*** Block opens ***
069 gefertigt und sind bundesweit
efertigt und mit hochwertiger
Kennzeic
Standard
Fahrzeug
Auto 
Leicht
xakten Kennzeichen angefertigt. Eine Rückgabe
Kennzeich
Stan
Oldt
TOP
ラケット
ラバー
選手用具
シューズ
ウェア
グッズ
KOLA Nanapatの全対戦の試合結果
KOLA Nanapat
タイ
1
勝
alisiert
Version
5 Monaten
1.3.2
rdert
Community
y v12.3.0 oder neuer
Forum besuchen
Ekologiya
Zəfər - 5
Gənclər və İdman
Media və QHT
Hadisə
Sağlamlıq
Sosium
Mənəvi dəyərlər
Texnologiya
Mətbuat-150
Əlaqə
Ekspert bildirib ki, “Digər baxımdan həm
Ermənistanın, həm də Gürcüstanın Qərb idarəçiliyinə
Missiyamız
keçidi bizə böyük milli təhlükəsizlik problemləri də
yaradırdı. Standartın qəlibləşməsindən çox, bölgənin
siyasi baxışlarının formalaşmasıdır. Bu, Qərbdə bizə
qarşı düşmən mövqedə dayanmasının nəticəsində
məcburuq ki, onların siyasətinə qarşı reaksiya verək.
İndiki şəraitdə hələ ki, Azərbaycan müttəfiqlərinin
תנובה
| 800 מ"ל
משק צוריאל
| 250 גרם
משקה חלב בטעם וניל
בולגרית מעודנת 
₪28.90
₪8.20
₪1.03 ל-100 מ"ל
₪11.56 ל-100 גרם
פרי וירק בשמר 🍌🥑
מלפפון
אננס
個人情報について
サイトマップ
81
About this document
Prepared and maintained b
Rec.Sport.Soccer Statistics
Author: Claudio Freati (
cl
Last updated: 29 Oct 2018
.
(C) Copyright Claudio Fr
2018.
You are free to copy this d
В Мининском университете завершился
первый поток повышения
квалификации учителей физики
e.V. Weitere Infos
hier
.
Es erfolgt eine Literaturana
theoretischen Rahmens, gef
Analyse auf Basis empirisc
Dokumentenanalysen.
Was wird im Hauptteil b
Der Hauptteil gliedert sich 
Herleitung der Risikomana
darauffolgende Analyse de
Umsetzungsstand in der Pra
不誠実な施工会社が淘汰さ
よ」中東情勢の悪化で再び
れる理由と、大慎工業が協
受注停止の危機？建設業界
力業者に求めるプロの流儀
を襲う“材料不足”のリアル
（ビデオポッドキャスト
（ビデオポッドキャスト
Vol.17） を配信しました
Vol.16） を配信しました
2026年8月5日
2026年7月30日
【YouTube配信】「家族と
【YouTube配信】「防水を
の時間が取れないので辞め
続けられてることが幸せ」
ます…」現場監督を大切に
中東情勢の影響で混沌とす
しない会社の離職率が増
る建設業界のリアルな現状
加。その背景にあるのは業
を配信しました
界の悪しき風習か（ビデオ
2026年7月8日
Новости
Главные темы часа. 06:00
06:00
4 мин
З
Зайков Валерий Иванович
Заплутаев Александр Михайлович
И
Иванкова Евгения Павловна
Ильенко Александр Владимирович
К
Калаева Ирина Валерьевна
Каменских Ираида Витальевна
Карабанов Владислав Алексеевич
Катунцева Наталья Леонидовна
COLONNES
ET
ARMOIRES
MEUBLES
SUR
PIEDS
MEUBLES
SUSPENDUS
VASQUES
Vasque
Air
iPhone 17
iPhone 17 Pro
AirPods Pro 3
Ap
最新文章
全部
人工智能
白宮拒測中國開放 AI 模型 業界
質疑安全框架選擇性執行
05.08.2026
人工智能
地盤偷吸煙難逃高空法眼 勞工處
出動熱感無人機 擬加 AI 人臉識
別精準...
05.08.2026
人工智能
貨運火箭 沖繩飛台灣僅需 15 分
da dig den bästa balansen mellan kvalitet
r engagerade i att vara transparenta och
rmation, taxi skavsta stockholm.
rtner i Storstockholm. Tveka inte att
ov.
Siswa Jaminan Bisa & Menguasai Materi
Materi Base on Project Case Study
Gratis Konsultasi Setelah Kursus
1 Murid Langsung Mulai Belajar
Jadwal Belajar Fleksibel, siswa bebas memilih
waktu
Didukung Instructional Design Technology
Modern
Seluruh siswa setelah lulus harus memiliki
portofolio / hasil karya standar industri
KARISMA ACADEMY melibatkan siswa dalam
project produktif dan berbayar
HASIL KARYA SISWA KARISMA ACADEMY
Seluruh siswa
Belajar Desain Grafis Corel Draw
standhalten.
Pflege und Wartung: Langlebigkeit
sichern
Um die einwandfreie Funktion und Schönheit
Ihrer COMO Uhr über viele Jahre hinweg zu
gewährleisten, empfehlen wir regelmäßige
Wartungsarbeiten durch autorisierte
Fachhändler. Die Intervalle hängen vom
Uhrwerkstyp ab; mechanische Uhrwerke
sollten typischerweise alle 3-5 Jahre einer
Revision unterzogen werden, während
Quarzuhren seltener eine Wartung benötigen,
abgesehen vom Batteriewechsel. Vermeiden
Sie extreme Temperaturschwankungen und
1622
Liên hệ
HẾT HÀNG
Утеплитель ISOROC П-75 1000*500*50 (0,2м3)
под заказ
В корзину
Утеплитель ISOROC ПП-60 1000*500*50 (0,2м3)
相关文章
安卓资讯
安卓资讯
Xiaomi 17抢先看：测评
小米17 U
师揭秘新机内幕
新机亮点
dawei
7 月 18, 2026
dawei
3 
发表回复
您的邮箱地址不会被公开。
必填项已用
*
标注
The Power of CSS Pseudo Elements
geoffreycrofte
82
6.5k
*** Block closes ***
Task instructions => Within the entries above, find each line where "bizə" appears; copy every one.

Written response =>
keçidi bizə böyük milli təhlükəsizlik problemləri də
siyasi baxışlarının formalaşmasıdır. Bu, Qərbdə bizə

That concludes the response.